= Arbeitsauftrag =
Gib den Abschnitt des Quellenauszugs wieder, der mit den Worten „Oder es läuft“ beginnt und mit „des Senators Geisler.“ endet, und ersetze darin „genehmigt“ durch „bewilligt“.

= Quellenauszug =
========

Oder es läuft anders, nämlich so wie bisher bei den Anträgen auf die Umnutzung von Gewerbe in Wohnen. Auf eine kleine Anfrage des Bezirksverordneten und Ex-Stadtrats Michail Nelken (Linke), wie viele Anträge auf Umnutzung 2013 und 2014 gestellt und genehmigt worden seien, antwortete dessen Nachfolger Kirchner gerade. Elf wurden gestellt. Und zehn davon genehmigt. Einer ist noch in Bearbeitung. Gerichtsverfahren gebe es bisher keine. Böse interpretiert könnte man auch von einer Konfliktvermeidungsstrategie sprechen, von der nicht zu sagen ist, warum sie nicht auch beim Umwandlungsverbot Anwendung finden sollte, siehe Warnung des Senators Geisler.

========

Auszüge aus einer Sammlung
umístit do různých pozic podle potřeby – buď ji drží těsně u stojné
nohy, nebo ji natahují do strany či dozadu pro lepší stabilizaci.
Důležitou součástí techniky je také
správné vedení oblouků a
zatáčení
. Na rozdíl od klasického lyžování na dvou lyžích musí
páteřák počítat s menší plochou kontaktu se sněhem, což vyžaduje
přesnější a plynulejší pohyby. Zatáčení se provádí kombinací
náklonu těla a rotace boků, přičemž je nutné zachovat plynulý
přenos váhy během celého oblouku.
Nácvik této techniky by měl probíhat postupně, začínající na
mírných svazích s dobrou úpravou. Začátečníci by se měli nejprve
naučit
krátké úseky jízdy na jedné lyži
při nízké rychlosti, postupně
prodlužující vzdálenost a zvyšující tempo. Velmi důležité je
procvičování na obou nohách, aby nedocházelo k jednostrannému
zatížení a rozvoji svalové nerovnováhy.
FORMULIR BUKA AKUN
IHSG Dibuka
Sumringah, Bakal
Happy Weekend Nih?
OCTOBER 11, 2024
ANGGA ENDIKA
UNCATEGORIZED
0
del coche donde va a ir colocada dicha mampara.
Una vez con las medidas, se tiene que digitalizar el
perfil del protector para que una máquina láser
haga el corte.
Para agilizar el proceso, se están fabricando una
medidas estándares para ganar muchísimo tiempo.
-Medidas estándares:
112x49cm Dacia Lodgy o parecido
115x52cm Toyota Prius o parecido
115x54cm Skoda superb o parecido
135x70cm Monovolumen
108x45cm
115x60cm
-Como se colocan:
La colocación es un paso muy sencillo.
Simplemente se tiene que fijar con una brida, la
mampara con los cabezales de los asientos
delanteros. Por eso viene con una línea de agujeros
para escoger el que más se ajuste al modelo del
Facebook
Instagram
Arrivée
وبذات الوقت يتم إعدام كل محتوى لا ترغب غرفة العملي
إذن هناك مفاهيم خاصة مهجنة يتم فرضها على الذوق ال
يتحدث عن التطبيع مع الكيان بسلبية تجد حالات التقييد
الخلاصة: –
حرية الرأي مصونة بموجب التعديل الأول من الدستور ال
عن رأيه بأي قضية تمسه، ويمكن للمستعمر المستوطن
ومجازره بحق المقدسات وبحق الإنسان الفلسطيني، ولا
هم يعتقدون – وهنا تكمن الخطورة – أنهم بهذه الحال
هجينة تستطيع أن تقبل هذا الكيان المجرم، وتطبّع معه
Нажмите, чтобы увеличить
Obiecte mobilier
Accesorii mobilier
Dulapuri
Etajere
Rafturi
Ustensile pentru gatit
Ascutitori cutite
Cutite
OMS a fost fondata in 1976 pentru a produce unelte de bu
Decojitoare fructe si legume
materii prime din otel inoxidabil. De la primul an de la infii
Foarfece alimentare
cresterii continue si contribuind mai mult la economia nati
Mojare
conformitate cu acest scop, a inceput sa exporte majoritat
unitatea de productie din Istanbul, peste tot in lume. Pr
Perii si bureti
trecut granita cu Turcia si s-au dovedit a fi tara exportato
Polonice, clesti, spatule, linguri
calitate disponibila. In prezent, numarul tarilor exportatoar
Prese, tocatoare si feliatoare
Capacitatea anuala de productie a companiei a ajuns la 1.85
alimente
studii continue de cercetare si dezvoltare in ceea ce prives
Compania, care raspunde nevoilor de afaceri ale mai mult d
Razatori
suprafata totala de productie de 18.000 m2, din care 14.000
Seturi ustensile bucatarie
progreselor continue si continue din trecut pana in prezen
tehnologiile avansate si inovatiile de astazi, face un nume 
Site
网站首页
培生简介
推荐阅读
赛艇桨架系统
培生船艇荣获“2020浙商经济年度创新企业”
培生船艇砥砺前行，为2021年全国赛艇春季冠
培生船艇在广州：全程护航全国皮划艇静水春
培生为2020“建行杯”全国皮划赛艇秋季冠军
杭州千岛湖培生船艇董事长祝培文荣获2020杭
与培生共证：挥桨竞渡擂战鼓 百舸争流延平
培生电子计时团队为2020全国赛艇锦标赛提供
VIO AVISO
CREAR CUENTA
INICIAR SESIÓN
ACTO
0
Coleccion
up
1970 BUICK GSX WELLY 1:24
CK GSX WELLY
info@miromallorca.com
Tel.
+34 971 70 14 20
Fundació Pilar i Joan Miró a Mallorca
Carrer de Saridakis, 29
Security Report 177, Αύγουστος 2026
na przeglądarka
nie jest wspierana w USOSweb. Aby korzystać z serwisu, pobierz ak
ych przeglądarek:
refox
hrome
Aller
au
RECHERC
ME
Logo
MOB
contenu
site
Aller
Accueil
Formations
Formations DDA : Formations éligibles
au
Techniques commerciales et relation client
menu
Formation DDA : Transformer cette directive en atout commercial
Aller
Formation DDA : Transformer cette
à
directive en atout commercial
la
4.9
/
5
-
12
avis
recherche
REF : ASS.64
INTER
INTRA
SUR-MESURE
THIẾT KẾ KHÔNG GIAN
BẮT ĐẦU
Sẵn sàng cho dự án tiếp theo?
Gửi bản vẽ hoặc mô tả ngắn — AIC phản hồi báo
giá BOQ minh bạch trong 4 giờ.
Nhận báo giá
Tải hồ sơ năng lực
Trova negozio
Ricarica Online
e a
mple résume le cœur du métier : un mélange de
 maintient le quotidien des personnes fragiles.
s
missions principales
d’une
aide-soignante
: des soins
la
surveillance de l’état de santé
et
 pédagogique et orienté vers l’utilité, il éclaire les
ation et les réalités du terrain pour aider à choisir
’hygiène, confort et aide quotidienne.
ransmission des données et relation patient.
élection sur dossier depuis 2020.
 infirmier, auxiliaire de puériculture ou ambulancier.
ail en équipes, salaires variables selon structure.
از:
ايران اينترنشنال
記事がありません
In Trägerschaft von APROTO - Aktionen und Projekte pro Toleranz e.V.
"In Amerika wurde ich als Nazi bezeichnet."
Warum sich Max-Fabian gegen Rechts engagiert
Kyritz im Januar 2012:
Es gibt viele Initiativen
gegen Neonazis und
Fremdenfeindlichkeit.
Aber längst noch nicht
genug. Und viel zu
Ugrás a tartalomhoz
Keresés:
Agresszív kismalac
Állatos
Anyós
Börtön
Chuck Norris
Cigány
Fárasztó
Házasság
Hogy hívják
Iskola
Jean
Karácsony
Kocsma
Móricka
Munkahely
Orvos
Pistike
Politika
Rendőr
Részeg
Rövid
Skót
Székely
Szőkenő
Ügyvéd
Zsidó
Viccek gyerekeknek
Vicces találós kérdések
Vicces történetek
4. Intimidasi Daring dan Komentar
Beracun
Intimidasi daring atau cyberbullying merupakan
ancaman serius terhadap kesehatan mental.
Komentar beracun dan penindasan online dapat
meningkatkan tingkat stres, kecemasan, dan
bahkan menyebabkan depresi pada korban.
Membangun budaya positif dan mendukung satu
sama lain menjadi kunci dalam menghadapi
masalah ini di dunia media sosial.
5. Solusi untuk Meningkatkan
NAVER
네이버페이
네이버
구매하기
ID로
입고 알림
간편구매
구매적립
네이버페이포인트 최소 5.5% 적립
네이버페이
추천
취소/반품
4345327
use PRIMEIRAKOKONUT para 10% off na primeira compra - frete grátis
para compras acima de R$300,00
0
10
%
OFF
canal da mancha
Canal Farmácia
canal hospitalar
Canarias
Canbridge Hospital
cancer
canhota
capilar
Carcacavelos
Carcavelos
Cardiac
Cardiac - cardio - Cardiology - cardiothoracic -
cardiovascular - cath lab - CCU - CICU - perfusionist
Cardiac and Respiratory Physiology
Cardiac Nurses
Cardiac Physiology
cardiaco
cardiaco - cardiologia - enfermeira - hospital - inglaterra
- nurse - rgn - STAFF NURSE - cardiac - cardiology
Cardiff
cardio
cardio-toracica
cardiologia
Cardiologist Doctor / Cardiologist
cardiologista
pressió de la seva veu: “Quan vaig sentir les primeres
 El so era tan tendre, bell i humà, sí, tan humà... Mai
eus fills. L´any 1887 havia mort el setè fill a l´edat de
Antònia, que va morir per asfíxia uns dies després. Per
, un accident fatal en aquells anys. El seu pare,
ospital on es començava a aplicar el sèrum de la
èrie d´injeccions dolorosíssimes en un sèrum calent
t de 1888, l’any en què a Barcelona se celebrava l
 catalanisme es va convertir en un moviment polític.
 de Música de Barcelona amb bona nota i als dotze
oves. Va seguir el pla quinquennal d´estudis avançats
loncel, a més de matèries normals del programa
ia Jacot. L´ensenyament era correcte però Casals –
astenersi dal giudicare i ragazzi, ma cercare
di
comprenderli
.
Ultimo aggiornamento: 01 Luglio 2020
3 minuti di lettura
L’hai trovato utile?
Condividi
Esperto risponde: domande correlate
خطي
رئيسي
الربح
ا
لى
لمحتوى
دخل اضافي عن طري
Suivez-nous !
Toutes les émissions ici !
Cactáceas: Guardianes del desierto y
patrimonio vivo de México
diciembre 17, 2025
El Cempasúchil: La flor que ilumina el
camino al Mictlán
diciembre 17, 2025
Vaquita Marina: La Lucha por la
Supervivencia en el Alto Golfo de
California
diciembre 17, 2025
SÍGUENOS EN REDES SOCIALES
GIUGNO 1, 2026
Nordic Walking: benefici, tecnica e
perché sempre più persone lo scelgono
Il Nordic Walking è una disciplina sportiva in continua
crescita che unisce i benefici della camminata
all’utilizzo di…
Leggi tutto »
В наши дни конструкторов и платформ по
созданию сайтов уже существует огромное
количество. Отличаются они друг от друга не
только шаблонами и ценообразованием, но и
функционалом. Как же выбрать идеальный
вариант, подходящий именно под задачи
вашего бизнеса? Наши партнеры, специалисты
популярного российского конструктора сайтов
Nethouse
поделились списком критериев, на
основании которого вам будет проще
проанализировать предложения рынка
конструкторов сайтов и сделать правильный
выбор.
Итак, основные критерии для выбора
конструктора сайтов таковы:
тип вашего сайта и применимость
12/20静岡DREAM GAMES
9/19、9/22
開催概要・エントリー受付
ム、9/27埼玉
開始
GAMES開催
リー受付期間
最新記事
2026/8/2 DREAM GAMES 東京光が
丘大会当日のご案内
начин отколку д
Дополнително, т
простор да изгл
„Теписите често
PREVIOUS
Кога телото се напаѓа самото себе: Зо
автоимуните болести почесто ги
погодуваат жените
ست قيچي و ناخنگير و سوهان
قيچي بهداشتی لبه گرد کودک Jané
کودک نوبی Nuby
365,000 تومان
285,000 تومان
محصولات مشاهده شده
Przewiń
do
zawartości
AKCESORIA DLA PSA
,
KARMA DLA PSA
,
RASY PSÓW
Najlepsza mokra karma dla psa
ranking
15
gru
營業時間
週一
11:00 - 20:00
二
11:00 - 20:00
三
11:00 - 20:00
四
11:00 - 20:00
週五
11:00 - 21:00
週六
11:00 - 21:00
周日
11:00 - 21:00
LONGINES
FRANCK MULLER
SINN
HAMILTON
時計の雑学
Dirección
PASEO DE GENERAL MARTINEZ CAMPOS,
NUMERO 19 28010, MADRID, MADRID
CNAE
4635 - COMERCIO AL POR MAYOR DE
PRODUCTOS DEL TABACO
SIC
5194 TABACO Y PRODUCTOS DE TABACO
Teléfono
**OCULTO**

========

= Lösung =
Oder es läuft anders, nämlich so wie bisher bei den Anträgen auf die Umnutzung von Gewerbe in Wohnen. Auf eine kleine Anfrage des Bezirksverordneten und Ex-Stadtrats Michail Nelken (Linke), wie viele Anträge auf Umnutzung 2013 und 2014 gestellt und bewilligt worden seien, antwortete dessen Nachfolger Kirchner gerade. Elf wurden gestellt. Und zehn davon bewilligt. Einer ist noch in Bearbeitung. Gerichtsverfahren gebe es bisher keine. Böse interpretiert könnte man auch von einer Konfliktvermeidungsstrategie sprechen, von der nicht zu sagen ist, warum sie nicht auch beim Umwandlungsverbot Anwendung finden sollte, siehe Warnung des Senators Geisler.